═══ Available data

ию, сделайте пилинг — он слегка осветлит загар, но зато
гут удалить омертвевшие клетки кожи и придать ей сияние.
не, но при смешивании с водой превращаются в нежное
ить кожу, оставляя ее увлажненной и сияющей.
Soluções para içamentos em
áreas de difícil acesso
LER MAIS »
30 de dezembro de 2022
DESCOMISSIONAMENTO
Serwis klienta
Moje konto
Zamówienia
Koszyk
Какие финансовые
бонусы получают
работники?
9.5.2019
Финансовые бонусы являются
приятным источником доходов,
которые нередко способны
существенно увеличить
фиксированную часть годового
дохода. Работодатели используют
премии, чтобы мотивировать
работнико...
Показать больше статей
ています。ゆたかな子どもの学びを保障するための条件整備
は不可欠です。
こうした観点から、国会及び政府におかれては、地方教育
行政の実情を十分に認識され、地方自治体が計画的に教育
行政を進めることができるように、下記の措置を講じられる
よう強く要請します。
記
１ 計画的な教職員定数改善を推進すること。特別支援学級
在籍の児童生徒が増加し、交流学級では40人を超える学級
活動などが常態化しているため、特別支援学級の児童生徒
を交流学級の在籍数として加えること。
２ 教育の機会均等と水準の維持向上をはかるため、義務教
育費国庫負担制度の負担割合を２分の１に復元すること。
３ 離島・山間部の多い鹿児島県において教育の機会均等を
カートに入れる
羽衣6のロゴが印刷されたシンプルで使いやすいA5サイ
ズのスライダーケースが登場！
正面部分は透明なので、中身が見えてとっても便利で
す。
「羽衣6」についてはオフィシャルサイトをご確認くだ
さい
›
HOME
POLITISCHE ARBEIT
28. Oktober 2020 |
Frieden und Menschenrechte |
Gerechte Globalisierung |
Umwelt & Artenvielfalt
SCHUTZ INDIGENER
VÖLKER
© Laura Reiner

══════

Your goal:
Only one stretch is wanted, so please give again exactly the lines from the start of the data through the line containing "28. Oktober 2020 |", both ends included.

Result of this task:
ию, сделайте пилинг — он слегка осветлит загар, но зато
гут удалить омертвевшие клетки кожи и придать ей сияние.
не, но при смешивании с водой превращаются в нежное
ить кожу, оставляя ее увлажненной и сияющей.
Soluções para içamentos em
áreas de difícil acesso
LER MAIS »
30 de dezembro de 2022
DESCOMISSIONAMENTO
Serwis klienta
Moje konto
Zamówienia
Koszyk
Какие финансовые
бонусы получают
работники?
9.5.2019
Финансовые бонусы являются
приятным источником доходов,
которые нередко способны
существенно увеличить
фиксированную часть годового
дохода. Работодатели используют
премии, чтобы мотивировать
работнико...
Показать больше статей
ています。ゆたかな子どもの学びを保障するための条件整備
は不可欠です。
こうした観点から、国会及び政府におかれては、地方教育
行政の実情を十分に認識され、地方自治体が計画的に教育
行政を進めることができるように、下記の措置を講じられる
よう強く要請します。
記
１ 計画的な教職員定数改善を推進すること。特別支援学級
在籍の児童生徒が増加し、交流学級では40人を超える学級
活動などが常態化しているため、特別支援学級の児童生徒
を交流学級の在籍数として加えること。
２ 教育の機会均等と水準の維持向上をはかるため、義務教
育費国庫負担制度の負担割合を２分の１に復元すること。
３ 離島・山間部の多い鹿児島県において教育の機会均等を
カートに入れる
羽衣6のロゴが印刷されたシンプルで使いやすいA5サイ
ズのスライダーケースが登場！
正面部分は透明なので、中身が見えてとっても便利で
す。
「羽衣6」についてはオフィシャルサイトをご確認くだ
さい
›
HOME
POLITISCHE ARBEIT
28. Oktober 2020 |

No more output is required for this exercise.